■ Passage
▶

Lapido Media Middle East Published Articles

Church Burning Reveals Ugly Contest over Truth and Victimhood

Copts Pray in Burned Church
Copts Pray in Burned Church

What mentality of man will burn a church? In Egypt, what should be known as a house of prayer is now the symbol of civil strife amid conflicting accusations of blame.

‘Attacks on churches are being done by the former regime and their thugs, not pro-Morsi demonstrators,’ said Ahmed Kamal, youth secretary for the Muslim Brotherhood’s Freedom and Justice Party (FJP) in Helwan, an industrial district to the south of Cairo.

But this is nonsense to Bishop Thomas, the head of the Coptic Orthodox Church in Qussia, 340 kilometers south of Cairo. His church was attacked by pro-Morsi protestors, but neighborhood Muslims rallied to defend it.

‘We recognize their faces and know who they are,’ said Thomas. ‘The Brotherhood is using us as a scapegoat to blame us for their failures.’

Anti-Christian rhetoric has been prominent among Islamists. Since Pope Tawadros, along with the Grand Sheikh of al-Azhar, appeared with General al-Sisi to announce the deposing of President Morsi, many Islamists believe Copts to be part of a grand conspiracy against not just their movement, but Islam itself.

◀

■ Problem statement
Answer these questions about the article:
1. What position does Ahmed Kamal hold?
2. How far from Cairo is Qussia, and in what direction?
3. Who appeared with General al-Sisi to announce the deposing of President Morsi?
Rely only on the article when answering.

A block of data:
▶

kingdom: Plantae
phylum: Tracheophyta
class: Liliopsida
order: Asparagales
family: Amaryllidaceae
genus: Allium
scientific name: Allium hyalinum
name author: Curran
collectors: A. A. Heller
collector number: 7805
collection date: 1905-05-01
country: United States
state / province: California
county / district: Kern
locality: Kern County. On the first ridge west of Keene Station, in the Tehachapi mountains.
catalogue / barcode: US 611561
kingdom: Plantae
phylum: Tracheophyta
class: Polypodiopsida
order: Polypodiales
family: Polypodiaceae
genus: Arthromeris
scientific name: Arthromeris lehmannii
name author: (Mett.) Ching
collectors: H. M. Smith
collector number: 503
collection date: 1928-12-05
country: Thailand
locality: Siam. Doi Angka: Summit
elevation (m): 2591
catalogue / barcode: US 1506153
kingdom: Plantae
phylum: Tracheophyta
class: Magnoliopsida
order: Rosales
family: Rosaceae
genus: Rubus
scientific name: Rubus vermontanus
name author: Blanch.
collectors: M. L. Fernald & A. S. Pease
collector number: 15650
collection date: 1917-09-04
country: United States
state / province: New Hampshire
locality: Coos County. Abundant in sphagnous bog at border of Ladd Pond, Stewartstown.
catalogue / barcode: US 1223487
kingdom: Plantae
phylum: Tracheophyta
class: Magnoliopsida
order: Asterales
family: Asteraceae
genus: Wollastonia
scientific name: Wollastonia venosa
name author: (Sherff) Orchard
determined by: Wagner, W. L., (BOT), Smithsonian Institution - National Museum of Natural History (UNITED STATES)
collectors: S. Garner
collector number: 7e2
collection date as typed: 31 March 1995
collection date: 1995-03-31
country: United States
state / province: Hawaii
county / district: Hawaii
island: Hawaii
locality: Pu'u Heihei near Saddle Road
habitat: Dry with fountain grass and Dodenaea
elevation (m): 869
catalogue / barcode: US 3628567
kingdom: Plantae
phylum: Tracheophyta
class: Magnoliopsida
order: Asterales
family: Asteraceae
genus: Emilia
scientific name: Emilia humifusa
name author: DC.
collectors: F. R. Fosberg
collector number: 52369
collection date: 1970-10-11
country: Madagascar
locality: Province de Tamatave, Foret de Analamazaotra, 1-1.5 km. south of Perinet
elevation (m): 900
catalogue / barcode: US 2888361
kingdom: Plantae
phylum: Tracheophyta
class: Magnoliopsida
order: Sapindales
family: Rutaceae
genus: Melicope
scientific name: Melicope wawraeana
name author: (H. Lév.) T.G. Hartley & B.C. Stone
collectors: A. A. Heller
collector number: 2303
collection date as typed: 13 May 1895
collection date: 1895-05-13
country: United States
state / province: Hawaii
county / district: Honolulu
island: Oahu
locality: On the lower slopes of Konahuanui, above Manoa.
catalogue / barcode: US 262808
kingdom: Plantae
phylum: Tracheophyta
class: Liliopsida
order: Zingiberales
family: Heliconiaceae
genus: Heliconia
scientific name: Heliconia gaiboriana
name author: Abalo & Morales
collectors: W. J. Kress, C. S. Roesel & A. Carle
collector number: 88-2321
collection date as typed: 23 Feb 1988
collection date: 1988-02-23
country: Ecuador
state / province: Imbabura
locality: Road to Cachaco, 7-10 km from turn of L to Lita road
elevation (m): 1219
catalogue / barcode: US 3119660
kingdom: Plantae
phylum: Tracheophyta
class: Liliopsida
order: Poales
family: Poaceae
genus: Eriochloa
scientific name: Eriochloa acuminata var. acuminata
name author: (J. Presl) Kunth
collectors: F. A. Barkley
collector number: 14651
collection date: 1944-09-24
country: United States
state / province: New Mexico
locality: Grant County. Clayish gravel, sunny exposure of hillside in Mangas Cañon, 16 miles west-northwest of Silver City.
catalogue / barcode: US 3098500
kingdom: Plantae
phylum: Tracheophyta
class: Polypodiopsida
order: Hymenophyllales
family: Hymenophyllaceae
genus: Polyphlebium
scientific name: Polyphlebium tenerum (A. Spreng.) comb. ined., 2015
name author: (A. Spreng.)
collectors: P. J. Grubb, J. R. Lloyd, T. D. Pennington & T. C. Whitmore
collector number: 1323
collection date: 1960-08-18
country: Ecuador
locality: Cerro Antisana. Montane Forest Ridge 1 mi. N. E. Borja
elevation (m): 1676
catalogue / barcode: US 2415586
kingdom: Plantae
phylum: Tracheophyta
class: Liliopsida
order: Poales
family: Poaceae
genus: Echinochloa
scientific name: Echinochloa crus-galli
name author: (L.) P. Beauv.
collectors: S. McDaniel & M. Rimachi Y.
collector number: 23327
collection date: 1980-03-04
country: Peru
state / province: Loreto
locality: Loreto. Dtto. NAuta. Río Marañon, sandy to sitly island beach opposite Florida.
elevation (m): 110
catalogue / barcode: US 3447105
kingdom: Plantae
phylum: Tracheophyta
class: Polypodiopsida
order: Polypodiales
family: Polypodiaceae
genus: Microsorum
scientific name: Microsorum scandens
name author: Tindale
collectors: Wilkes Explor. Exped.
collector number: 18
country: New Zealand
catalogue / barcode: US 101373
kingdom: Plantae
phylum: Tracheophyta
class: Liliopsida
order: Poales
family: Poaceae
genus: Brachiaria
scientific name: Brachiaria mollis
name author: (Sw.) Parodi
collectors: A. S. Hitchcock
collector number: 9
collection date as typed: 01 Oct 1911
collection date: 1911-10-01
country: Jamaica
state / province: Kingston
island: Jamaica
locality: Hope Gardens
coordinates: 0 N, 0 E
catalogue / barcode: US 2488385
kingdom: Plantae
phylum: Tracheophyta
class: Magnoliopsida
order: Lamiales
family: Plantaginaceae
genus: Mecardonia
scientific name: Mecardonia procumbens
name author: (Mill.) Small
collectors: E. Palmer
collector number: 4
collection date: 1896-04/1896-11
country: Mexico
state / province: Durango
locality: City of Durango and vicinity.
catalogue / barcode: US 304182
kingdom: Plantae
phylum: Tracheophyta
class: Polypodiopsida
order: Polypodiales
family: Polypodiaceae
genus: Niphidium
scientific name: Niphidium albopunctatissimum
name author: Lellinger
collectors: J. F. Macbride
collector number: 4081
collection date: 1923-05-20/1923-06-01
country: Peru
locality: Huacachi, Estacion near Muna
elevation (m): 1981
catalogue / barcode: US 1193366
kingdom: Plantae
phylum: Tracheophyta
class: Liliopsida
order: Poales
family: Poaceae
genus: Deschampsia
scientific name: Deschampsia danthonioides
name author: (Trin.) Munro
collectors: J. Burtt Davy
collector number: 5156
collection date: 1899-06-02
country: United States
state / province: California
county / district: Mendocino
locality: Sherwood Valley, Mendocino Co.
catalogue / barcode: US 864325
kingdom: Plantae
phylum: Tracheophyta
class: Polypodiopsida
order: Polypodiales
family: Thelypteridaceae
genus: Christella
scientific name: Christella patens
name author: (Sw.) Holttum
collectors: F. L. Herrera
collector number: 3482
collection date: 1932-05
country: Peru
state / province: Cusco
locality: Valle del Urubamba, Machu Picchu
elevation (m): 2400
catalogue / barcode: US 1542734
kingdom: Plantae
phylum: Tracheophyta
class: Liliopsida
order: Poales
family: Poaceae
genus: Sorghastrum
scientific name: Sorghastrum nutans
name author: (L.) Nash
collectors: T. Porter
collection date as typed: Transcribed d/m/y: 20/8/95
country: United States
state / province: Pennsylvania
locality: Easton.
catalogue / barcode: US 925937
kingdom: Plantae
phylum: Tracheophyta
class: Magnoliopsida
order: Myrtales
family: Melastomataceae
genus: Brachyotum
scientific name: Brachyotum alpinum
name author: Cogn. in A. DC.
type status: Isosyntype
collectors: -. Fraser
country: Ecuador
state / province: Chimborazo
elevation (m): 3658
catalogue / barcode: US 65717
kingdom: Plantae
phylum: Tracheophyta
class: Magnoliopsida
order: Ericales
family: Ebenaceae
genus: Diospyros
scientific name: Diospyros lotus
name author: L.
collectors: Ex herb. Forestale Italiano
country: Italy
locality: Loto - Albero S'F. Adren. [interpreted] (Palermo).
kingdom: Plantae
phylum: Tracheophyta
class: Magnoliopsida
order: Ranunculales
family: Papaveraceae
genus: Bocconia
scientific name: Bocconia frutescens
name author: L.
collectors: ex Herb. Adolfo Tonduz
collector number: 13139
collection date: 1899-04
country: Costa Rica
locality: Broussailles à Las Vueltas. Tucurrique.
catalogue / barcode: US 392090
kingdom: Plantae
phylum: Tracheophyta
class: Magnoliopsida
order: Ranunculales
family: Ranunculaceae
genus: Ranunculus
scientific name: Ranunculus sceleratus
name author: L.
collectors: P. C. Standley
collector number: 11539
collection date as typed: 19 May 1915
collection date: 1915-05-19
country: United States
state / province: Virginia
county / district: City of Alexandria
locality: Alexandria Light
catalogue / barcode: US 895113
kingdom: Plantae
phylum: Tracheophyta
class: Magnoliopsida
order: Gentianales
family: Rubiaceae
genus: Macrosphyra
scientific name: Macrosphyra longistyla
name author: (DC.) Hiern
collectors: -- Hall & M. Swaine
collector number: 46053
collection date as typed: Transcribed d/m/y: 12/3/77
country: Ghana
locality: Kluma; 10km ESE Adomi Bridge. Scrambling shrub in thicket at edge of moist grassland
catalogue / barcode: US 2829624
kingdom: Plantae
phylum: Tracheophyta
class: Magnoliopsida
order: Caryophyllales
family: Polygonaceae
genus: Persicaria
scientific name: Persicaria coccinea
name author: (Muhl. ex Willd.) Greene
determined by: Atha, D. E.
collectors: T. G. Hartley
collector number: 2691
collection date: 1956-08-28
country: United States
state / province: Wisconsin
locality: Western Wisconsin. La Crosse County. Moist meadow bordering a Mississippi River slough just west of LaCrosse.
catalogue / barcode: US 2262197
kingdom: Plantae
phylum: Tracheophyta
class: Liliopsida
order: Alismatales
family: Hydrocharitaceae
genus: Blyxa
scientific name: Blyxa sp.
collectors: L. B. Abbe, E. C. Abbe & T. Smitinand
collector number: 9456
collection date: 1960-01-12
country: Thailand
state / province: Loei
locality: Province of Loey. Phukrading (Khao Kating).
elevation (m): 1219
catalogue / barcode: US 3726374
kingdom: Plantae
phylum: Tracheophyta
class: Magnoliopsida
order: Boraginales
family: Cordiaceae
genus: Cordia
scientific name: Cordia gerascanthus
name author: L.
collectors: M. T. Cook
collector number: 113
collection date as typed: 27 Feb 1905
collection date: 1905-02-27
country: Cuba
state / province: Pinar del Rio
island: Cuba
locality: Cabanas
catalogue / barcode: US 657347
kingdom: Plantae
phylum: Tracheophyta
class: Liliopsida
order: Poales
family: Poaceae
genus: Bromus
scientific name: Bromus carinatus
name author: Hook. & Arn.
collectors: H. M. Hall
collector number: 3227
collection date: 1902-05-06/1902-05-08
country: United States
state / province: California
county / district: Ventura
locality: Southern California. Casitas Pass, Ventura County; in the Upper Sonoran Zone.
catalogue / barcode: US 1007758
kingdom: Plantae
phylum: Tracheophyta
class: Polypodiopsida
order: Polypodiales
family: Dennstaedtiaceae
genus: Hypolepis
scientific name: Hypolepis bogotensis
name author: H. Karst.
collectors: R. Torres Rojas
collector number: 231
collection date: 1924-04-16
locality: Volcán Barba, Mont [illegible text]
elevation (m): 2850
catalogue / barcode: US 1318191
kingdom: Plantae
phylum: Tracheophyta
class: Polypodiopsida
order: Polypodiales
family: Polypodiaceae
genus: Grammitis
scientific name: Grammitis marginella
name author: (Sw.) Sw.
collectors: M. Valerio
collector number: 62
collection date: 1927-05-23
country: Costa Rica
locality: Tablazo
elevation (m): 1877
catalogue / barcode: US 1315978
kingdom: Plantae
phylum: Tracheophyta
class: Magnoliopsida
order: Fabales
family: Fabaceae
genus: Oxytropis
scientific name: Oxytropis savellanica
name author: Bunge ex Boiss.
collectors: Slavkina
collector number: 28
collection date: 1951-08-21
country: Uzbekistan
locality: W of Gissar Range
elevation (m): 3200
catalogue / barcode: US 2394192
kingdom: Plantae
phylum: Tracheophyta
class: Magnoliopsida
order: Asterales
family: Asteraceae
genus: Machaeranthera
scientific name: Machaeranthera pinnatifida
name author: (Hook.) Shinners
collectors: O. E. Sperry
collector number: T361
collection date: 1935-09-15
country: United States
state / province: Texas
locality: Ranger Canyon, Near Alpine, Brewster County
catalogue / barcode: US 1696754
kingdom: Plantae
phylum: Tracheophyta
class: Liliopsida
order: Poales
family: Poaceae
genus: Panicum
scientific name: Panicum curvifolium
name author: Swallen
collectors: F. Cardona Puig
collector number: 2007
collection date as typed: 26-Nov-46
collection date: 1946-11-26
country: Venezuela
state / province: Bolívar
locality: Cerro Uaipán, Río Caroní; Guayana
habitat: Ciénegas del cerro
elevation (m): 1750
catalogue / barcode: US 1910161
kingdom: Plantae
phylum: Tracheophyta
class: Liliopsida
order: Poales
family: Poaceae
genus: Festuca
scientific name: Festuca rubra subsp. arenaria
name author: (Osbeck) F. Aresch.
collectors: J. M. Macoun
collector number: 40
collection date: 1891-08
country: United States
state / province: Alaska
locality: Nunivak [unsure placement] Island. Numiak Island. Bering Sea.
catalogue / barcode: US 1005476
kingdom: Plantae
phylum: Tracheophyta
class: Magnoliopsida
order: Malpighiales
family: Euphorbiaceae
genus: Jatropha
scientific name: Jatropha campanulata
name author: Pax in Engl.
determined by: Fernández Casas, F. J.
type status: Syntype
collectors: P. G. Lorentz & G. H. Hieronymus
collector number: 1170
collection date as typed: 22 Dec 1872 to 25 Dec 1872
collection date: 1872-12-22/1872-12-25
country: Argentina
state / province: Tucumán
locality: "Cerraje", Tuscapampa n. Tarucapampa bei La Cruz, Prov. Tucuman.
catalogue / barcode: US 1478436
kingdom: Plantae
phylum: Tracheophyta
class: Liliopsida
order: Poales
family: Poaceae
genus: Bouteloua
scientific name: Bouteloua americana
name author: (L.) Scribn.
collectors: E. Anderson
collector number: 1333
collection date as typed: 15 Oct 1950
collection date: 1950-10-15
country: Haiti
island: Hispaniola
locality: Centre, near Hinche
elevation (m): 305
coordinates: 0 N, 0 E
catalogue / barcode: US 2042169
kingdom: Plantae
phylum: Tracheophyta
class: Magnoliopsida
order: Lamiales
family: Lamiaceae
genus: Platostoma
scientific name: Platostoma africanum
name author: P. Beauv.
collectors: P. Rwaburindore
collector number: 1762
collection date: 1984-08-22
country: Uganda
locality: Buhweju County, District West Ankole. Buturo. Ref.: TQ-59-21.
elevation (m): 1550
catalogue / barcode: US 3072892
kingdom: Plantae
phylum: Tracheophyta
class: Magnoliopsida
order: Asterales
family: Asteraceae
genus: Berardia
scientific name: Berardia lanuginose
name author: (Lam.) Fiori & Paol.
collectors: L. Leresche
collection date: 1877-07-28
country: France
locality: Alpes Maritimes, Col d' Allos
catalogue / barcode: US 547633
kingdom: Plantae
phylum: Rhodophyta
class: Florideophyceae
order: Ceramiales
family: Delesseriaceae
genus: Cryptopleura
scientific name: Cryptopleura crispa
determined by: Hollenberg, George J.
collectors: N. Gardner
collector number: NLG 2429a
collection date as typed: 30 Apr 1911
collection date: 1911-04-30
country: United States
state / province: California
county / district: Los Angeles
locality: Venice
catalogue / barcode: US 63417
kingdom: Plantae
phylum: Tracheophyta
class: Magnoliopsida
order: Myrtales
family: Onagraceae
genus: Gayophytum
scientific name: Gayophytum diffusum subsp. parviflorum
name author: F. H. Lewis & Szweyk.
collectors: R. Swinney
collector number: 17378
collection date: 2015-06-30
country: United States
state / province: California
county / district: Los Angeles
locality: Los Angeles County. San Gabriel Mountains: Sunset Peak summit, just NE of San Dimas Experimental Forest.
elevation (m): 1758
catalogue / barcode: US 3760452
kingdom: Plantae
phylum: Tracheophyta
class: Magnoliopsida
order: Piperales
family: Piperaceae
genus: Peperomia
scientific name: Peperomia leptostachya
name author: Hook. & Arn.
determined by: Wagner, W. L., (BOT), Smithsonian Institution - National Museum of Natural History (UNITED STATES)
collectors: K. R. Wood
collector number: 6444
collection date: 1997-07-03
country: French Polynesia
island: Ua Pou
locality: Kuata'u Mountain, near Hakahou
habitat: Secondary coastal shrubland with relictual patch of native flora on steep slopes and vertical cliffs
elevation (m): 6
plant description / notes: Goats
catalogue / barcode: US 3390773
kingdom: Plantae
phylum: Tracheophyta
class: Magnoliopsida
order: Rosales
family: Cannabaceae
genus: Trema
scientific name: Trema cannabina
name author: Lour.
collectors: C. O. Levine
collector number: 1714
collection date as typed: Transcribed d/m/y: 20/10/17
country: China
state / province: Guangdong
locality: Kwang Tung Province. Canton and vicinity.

◀

■ Task result
1. He is youth secretary for the Muslim Brotherhood's Freedom and Justice Party (FJP) in Helwan.
2. 340 kilometers south of Cairo.
3. Pope Tawadros and the Grand Sheikh of al-Azhar.